Она лукаво, загадочно согласилась. Но купаться «без» не решились-таки ни он, ни она. Только зашли по колено в парную воду. На ней была бумажная майка с большим вырезом. Он осмелился и, когда она щебетала что-то радостное, неуловимое, потянул за узорчатую мережку декольте и в глубине майки увидел две увядающие уже, печальные и прелестные грудки. Они существовали самостоятельно. Соски были робкими и, казалось, молили о пощаде, но одновременно они сладко и призывно розовели. И тогда его сердце лизнула отчаянная нежность к этой женщине. Такой нежнести он не испытывал никогда. Он понял, что к нему вот-вот придет старость, и что эта женщина через день потеряется в его жизни, и что отсюда начался отсчет смерти.

– Эфхаристо, – сдавленно прошептал он по-гречески. Единственное слово, которое знал: «Спасибо».

Она с пугливой радостью погладила его ладонь и тоже поняла, что безумно яркое солнце, открыточное, глянцевое небо, щекочущее море у ног – все это канет, покроется туманом беспамятства, а потом и все затянется чернотой.

Уже призывно, осипше гудел их теплоход.
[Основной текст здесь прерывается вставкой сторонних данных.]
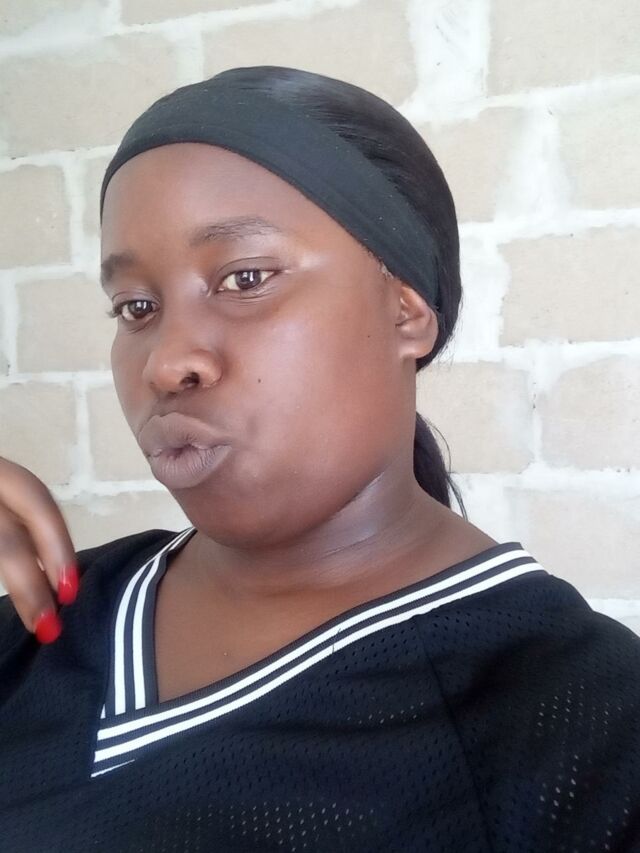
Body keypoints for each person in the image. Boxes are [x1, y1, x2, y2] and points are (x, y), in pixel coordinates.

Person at [0, 65, 638, 853]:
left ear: (407, 309)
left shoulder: (579, 728)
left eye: (245, 278)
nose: (166, 363)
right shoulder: (45, 618)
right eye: (137, 307)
Они скорым шагом кинулись к своей посудине. Она опять щебетала, кажется, о художнике Малевиче. Щеки ее розовели и были еще до глупости молодыми.

Третья Суламифь

Именительный

Я – книжный червь. Она – книжная червячка, червиха. Хотя слово «червь» звучит благороднее. Как «вервь» или «вепрь». А «червячка», вообще, «чувачка». Червиха? Еще хуже – самка!

В жизни же все наоборот. Она – сама красота и поэзия, линия и свет, лукавые кокетливые глазки, чистое, еще детское лицо, и все в облипочку-прилипочку.

Какие бы одежды она к себе ни прикладывала – мигом растворялось платье, становились прозрачными брюки, белье таяло или вспыхивало. И вся она сияла нагой красотой. Французы шутят: «Одеваясь, она раздевалась». Именно так!